A shortage of rail cars in Canada is leaving grain and oil shipments stranded on the Prairies, sending crude prices plummeting and leaving farmers in a cash crunch.

The nation’s biggest railways haven’t been able to deliver enough cars after harsh winter conditions and as a sudden boom in energy production sparked a swell of demand. Some farmers have been waiting for months to deliver wheat and canola to elevators before they can get paid. The squeeze also means that crude supplies are piling up in Alberta, pushing prices to the biggest discount relative to New York futures in more than four years.

The bottleneck mean some Canada’s commodity producers are getting left behind as other nations take advantage of a recent run up in global prices. Benchmark wheat futures in Chicago are up more than 9 percent since the end of November, while West Texas Intermediate in New York added more than 7 percent.

“We make these contracts because we have payment obligations at a certain time of the year, so we need that cash at that time of the year, not three, four months later,” said Norm Hall, a vice president for the Canadian Federation of Agriculture. If farmers have loan payments, they’re “depending on this cash, or maybe it’s a rent payment. They get hit hard,” he said.

Canceled Rail Orders

Since August, Canadian National Railway Co. has canceled almost 13,000 hopper car orders, and there are 1,072 outstanding orders for rail cars as of Feb. 8, data from the Ag Transport Coalition show. Another 996 orders for hopper cars from Canadian Pacific Railway Ltd. haven’t been filled, according to the group, which represents agriculture associations, including the Alberta Wheat Commission, Canadian Canola Growers Association and Pulse Canada.

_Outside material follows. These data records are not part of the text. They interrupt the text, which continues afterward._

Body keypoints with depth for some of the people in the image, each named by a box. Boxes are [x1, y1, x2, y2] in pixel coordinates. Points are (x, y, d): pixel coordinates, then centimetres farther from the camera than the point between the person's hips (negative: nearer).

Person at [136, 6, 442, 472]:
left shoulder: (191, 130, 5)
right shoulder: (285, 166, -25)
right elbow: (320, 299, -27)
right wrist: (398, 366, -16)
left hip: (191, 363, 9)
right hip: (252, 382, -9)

Canadian National has been dealing with “challenging operating conditions,” including harsh winter weather, and the railway’s recent volume growth has created “pinch points” on its network, spokeswoman Kate Fenske said in an emailed statement. The railway is bringing on additional crews and locomotives as soon as the ground thaws and the company plans to boost capital spending to C$3.2 billion ($2.6 billion) this year to further support network capacity, Fenske said.

Canadian Pacific said it has moved 4 percent more grain this crop year.

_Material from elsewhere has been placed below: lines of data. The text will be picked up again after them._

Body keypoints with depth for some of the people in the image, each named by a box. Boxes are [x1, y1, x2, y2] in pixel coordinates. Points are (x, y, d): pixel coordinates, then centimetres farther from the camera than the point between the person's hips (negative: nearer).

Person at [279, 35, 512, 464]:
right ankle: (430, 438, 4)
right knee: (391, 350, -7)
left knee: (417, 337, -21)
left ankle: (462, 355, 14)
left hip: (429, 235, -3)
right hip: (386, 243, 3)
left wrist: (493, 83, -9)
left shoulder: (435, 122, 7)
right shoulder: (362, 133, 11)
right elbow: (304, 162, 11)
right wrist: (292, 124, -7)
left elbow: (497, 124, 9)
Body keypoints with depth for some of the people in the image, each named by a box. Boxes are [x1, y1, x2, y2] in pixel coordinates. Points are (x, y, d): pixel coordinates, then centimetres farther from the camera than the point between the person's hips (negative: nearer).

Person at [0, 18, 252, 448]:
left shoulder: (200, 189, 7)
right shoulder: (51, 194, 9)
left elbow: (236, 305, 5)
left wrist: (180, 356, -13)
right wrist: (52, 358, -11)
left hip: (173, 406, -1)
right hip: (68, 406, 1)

“While we are dealing with some extreme weather currently, we continue to deliver for our customers and supply chain,” Jeremy Berry, a CP spokesman, said in an email.

Earnings for Halliburton Co., the world’s biggest fracker, will be reduced this quarter due to temporary shipping delays of sand, the company said. Canadian National halted all new frack-sand shipments for a week across a wide section of Minnesota and Wisconsin amid winter weather. The region accounts for about a third of Halliburton’s total purchased sand volume, Chief Financial Officer Chris Weber told investors Thursday at the Credit Suisse Energy Summit in Colorado.

Grain Backlog

The grain backlog for farmers is the worst since 2013, according to the Western Grain Elevator Association.

The shortfall comes amid growing demand from other sectors, including frack sand, said Wade Sobkowich, executive director of the Winnipeg, Manitoba-based Western Grain Elevator Association, which represents the country’s largest grain shippers, including Richardson International Ltd. and Cargill Ltd.

Railways are also struggling to accommodate a surge of oil after several years of slower production growth. The as much as 45 percent surge in demand to ship crude by rail in the third quarter “caught us a little bit by surprise,” Ghislain Houle, Canadian National Railway’s chief financial officer, said Tuesday at a conference.

The boom in production coupled with the rail delays means that inventories are building up in Alberta, where it’s priced. Canadian heavy oil’s discount to West Texas Intermediate futures widened to $30.60 a barrel last week, the biggest discount since December 2013, data compiled by Bloomberg show.